Victoire du Sénégal à la CAN 2025 : un sacre historique qui défie le temps et les polémiques
Sacré champion d’Afrique au terme d’une finale électrique face au Maroc, le Sénégal a marqué la 35ᵉ édition de la CAN bien au-delà des polémiques arbitrales. Dominants de la phase de groupes jusqu’au sacre final, les Lions de la Teranga ont signé un parcours d’exception, rare dans l’histoire de la compétition, confirmant leur statut de référence du football africain.
La 35ᵉ édition de la Coupe d’Afrique des Nations s’est refermée dimanche au Maroc sur le sacre du Sénégal face au pays hôte. Une finale sous haute tension, marquée par des décisions arbitrales très contestées et de nombreuses polémiques. Mais au-delà du tumulte, une évidence s’impose : les Lions de la Teranga ont réalisé l’un des plus grands parcours de l’histoire de la CAN.
Car si les débats autour de l’arbitrage continuent d’alimenter les discussions, ils ne sauraient occulter la domination quasi totale du Sénégal tout au long de la compétition. Depuis la création de la Coupe d’Afrique des Nations en 1957, rares sont les équipes capables de survoler un tournoi de bout en bout, enchaînant victoires en phase de groupes et succès en matches à élimination directe, sans avoir recours aux tirs au but.
Sous la houlette de Pape Bouna Thiaw, le Sénégal a traversé cette CAN Maroc 2025 avec une maîtrise technique et tactique impressionnante. En sept rencontres disputées, les Lions n’ont eu besoin que d’une seule prolongation et n’ont jamais été contraints à la séance fatidique des tirs au but. Une performance d’autant plus remarquable que même à l’époque où la CAN ne comptait que huit équipes, une telle domination restait exceptionnelle.

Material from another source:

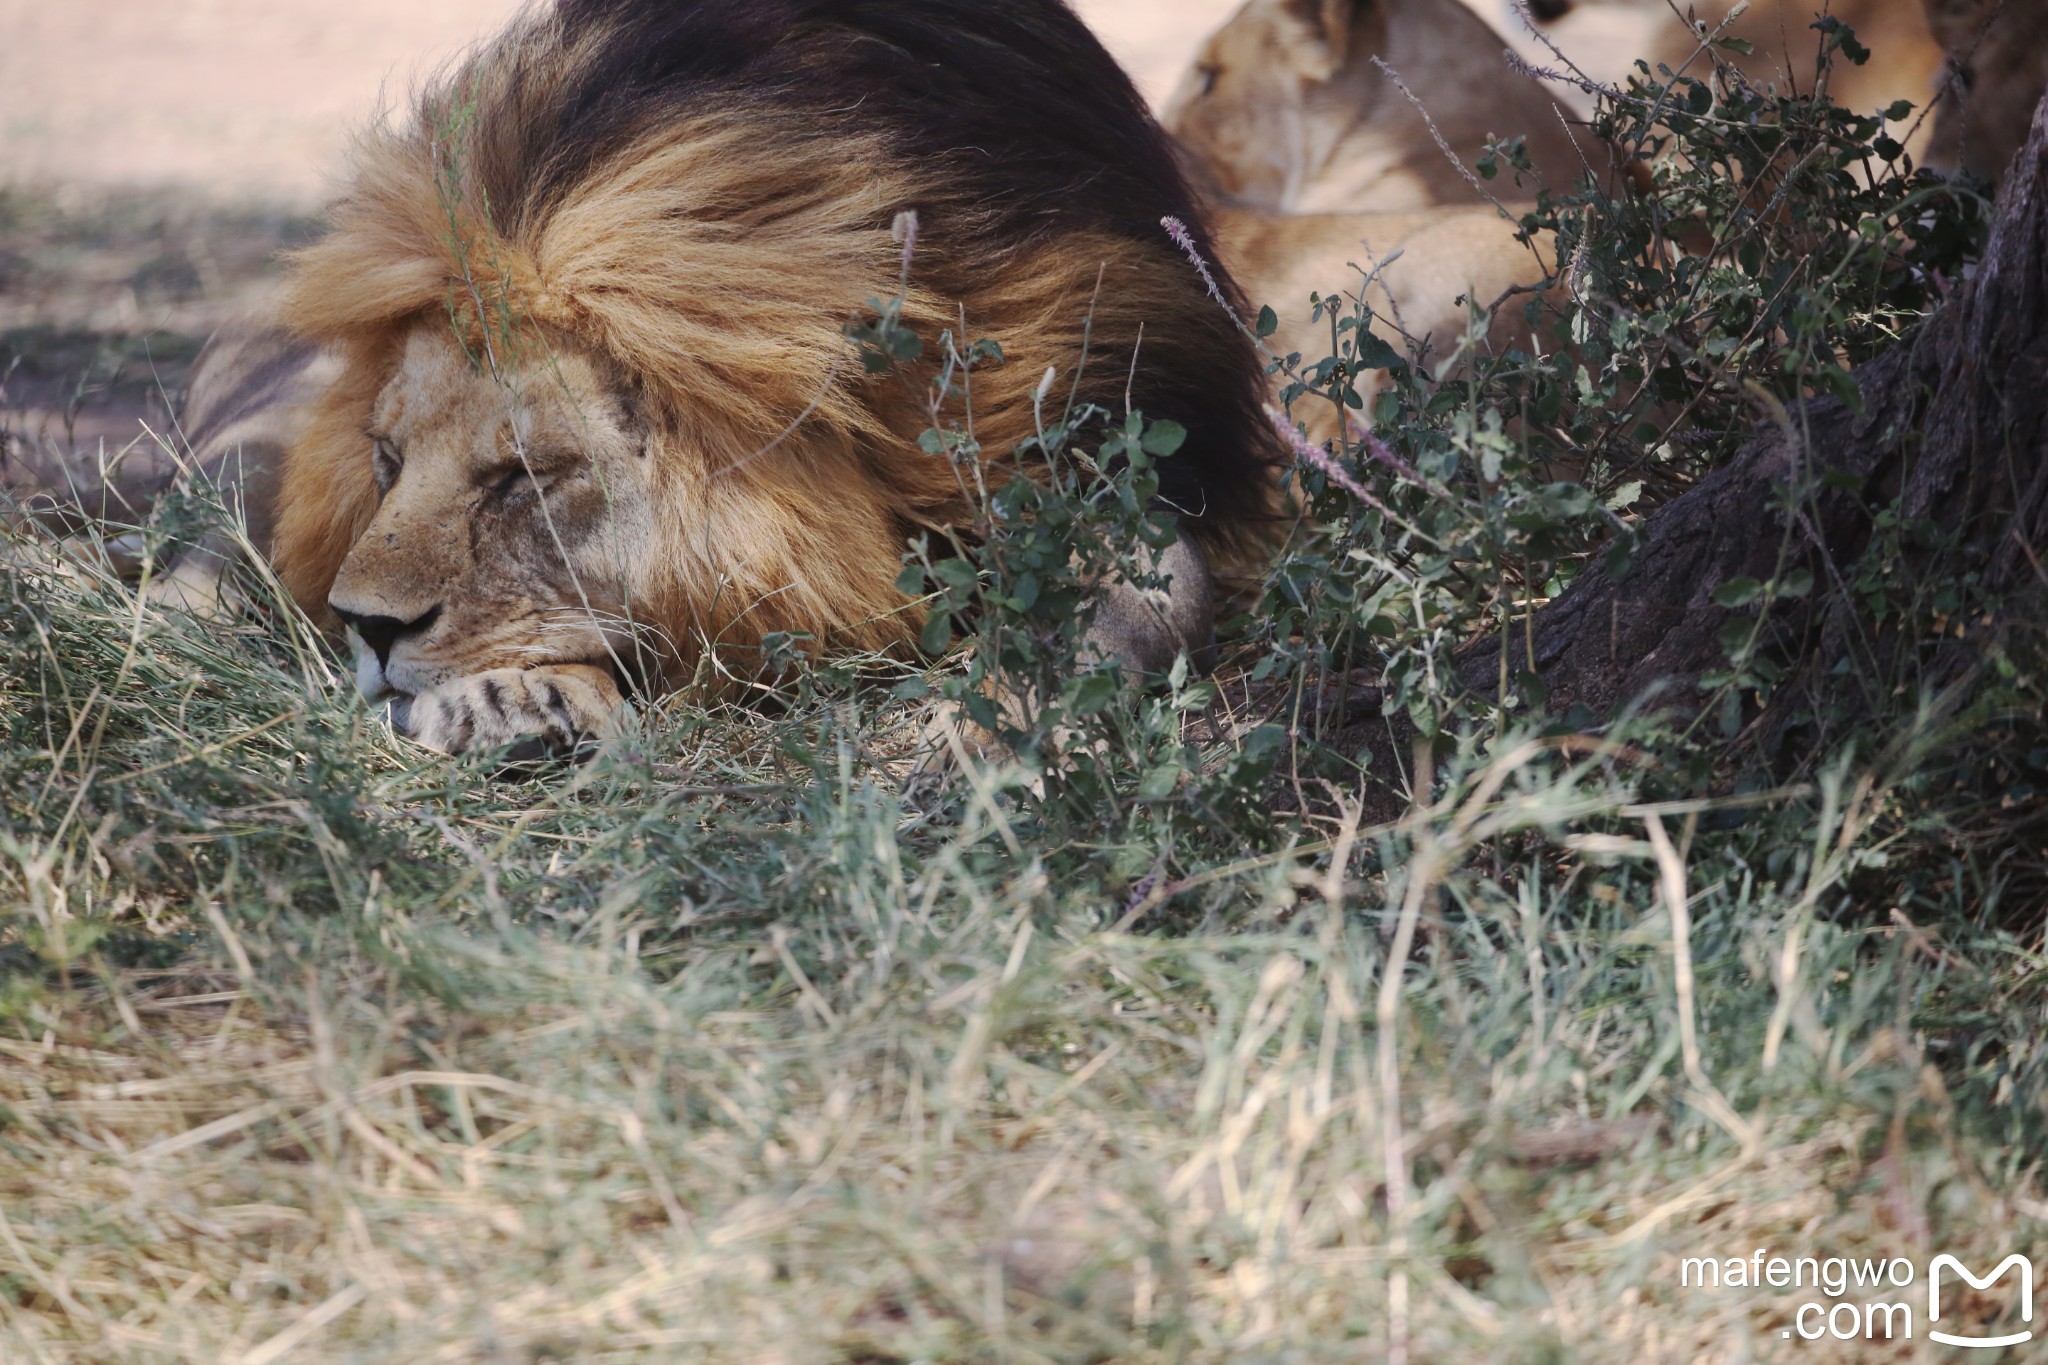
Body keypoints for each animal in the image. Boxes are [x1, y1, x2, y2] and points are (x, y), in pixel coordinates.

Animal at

L’histoire rappelle que seule l’Algérie, à domicile en 1990, avait réussi à remporter tous ses matches de groupe avant de s’imposer en demi-finale puis en finale sans prolongation ni tirs au but. Plus tard, avec le passage à 16 équipes, l’Égypte avait marqué les esprits en remportant les éditions 2008 et 2010 sans jouer la moindre prolongation. Mais depuis l’élargissement du tournoi à 24 équipes, aucun champion n’avait affiché une telle constance et une telle solidité.
Même l’Algérie de Djamel Belmadi, sacrée en 2019 au terme d’un parcours salué, avait dû passer par les prolongations et les tirs au but pour éliminer la Côte d’Ivoire en quart de finale. Le Sénégal, lui, a fait mieux.
Statistiquement, le parcours des partenaires de Sadio Mané frôle la perfection. En phase de groupes, les Lions ont remporté deux matches, inscrit sept buts et n’en ont concédé qu’un seul. Lors des phases à élimination directe, ils n’ont encaissé qu’un but en quatre rencontres, pour six réalisations offensives. Mieux encore, lors des trois derniers matches du tournoi, la défense sénégalaise est restée totalement imperméable.
Autre symbole fort de cette domination : à chaque sortie du Sénégal, un Lion a été désigné homme du match, preuve de la régularité et de la profondeur collective de l’équipe.
Ainsi, malgré la vive polémique entourant la finale, une conclusion s’impose. En plus d’un demi-siècle d’existence de la Coupe d’Afrique des Nations, de l’édition inaugurale à trois équipes jusqu’à cette CAN à 24 nations, il est difficile, voire impossible de trouver un champion ayant réalisé un parcours plus abouti que celui du Sénégal. Le sacre est peut-être contesté dans la forme, mais sur le fond, la performance des Lions restera comme l’une des plus grandes pages de l’histoire du football africain.